* begin SOURCE RECORDS *
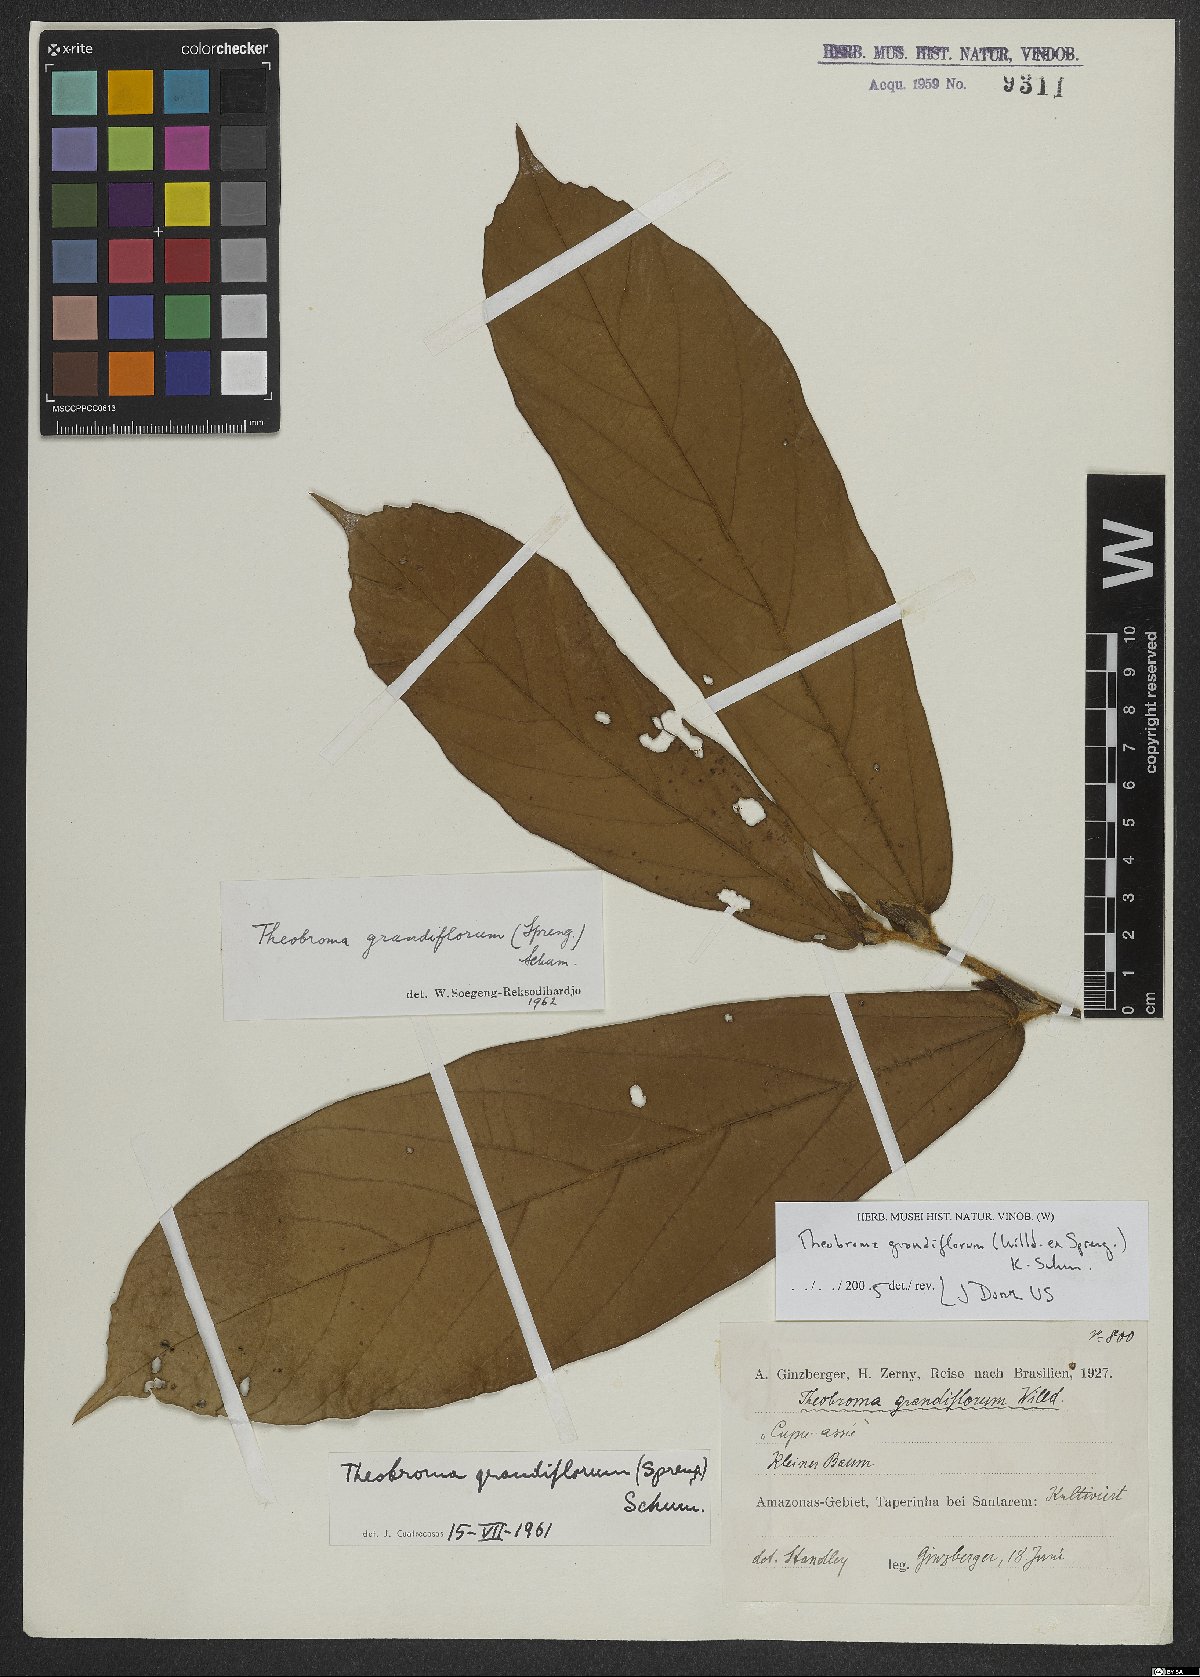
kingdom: Plantae
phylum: Tracheophyta
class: Magnoliopsida
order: Malvales
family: Malvaceae
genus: Theobroma
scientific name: Theobroma grandiflorum
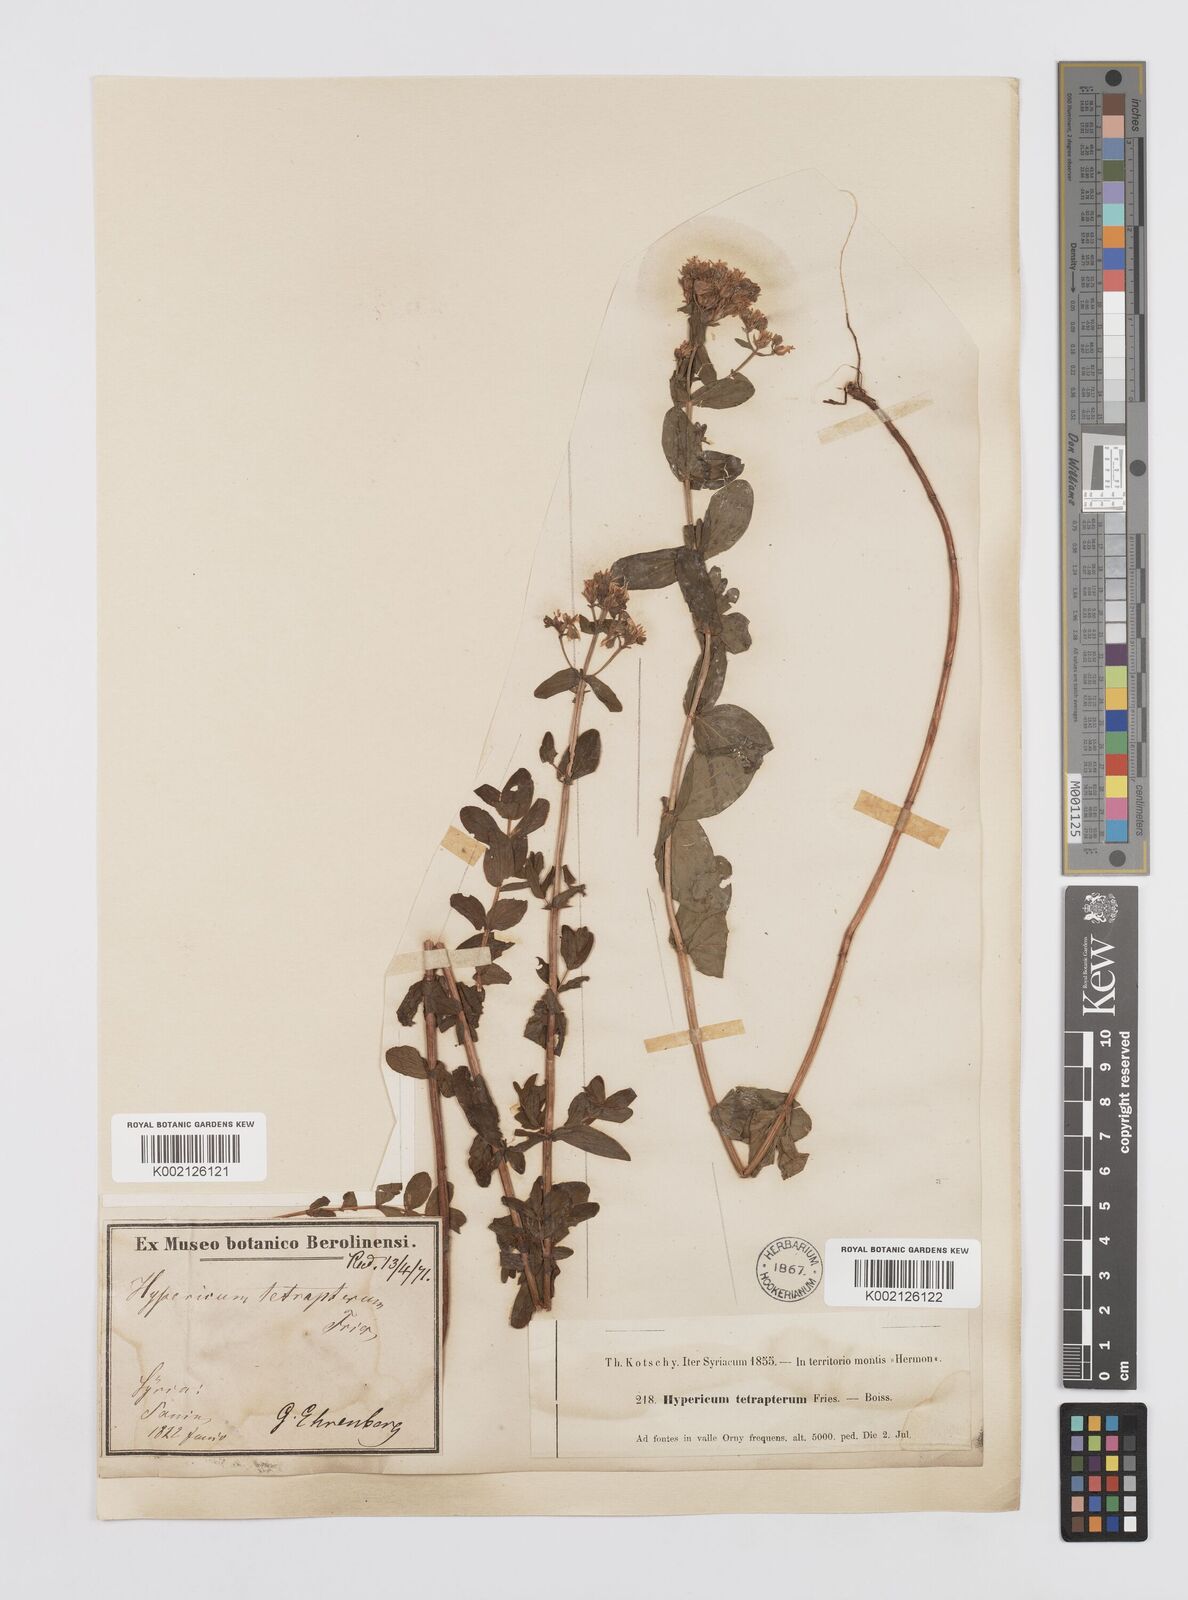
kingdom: Plantae
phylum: Tracheophyta
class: Magnoliopsida
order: Malpighiales
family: Hypericaceae
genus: Hypericum
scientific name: Hypericum tetrapterum
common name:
* end SOURCE RECORDS *
- **STATED EXERCISE**
Copy the data verbatim, starting at the line containing "genus: Theobroma" and continuing through the last line of the data. Omit the pictures from the copy.

- **EXERCISE SOLUTION**
genus: Theobroma
scientific name: Theobroma grandiflorum
kingdom: Plantae
phylum: Tracheophyta
class: Magnoliopsida
order: Malpighiales
family: Hypericaceae
genus: Hypericum
scientific name: Hypericum tetrapterum
common name:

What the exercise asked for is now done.